---------- RECORDS TO PROCESS

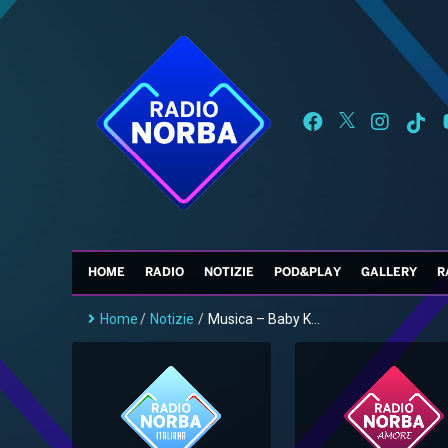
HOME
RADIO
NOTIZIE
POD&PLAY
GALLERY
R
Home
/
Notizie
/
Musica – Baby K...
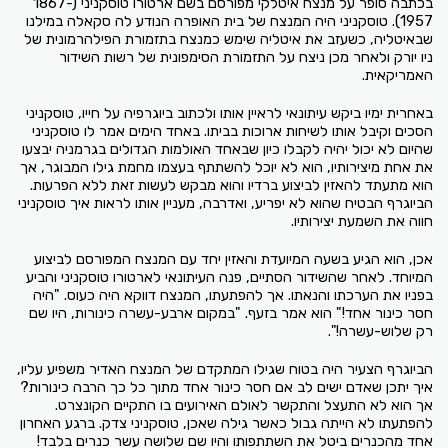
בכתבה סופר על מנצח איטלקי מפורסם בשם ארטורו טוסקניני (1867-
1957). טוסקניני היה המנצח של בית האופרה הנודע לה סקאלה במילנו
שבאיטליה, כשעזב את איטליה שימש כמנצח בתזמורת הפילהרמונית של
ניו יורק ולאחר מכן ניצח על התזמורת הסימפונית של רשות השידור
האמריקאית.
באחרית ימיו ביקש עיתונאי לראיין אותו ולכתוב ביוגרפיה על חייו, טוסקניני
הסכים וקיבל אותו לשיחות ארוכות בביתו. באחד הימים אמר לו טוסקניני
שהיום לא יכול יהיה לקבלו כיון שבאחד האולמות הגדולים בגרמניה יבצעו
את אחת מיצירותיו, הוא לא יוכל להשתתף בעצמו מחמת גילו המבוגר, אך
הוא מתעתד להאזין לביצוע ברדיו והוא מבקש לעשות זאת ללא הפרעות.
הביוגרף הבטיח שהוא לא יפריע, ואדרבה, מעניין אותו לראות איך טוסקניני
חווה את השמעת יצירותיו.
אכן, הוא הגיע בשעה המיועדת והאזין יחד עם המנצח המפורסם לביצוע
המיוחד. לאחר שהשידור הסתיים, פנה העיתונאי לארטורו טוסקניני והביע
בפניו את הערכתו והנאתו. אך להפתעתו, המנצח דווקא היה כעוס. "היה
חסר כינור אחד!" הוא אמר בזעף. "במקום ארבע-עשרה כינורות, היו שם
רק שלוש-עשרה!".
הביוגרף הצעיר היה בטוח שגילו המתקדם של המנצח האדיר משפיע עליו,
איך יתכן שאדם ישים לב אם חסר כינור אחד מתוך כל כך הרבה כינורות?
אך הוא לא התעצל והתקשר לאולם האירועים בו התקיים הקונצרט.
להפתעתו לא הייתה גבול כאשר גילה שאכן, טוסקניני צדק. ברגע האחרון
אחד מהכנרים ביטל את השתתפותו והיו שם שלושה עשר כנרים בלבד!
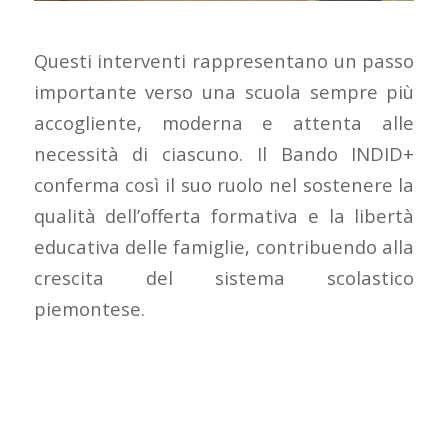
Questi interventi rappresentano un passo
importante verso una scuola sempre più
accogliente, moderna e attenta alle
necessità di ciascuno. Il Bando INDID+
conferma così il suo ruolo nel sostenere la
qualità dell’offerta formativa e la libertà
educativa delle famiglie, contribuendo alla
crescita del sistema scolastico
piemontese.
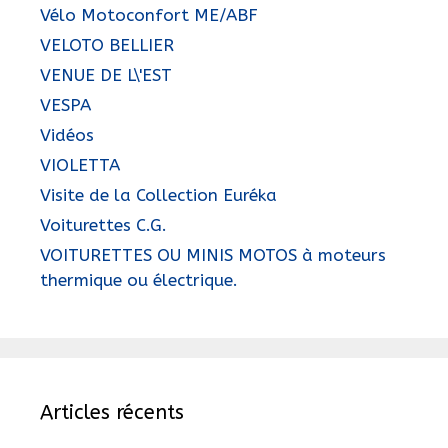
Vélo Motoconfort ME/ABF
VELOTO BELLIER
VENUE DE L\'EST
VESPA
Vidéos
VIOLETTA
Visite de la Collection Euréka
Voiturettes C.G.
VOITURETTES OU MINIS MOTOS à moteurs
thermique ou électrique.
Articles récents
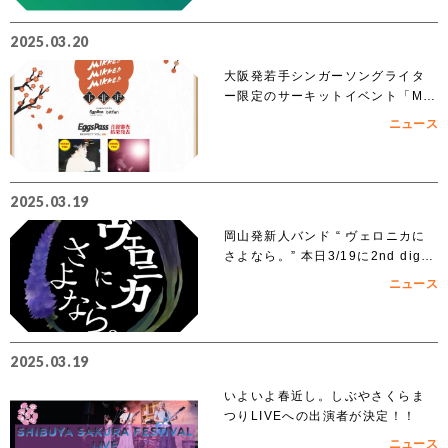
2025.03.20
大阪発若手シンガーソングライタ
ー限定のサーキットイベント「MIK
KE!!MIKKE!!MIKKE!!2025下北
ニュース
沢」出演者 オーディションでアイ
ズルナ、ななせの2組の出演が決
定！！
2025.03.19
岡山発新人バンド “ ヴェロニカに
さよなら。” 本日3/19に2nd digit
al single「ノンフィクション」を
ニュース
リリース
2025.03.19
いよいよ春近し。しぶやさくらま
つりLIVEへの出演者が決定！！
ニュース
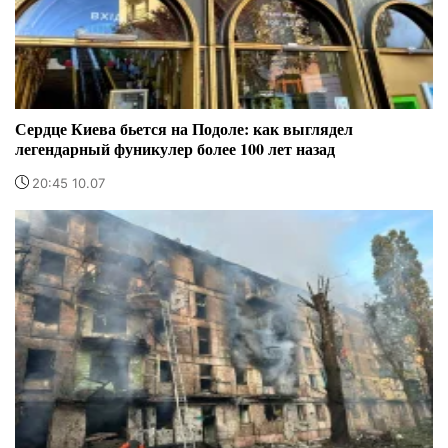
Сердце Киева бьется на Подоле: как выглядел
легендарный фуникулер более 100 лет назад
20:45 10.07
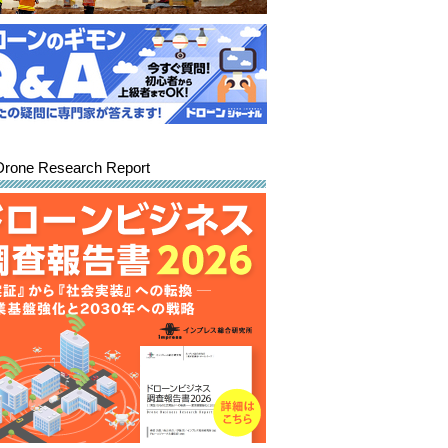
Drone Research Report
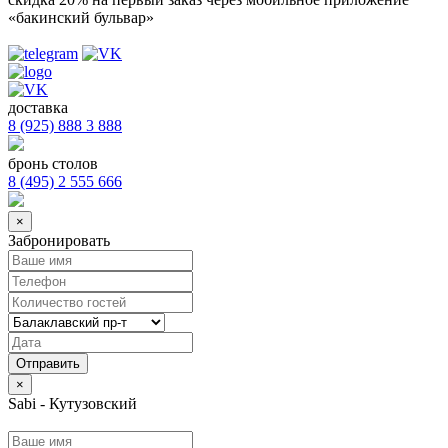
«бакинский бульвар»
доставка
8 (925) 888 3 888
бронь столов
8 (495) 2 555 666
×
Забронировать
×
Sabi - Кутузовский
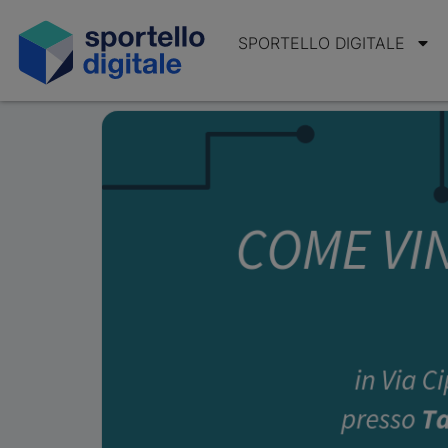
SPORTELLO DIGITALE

--------------------

Write out exactly, and nothing more than, the lines of the entries above from the line containing "al single「ノンフィクション」を" through the final line; omit any pictures.

al single「ノンフィクション」を
ニュース
リリース
2025.03.19
いよいよ春近し。しぶやさくらま
つりLIVEへの出演者が決定！！
ニュース
Сердце Киева бьется на Подоле: как выглядел
легендарный фуникулер более 100 лет назад
20:45 10.07
Drone Research Report
«бакинский бульвар»
доставка
8 (925) 888 3 888
бронь столов
8 (495) 2 555 666
×
Забронировать
×
Sabi - Кутузовский
SPORTELLO DIGITALE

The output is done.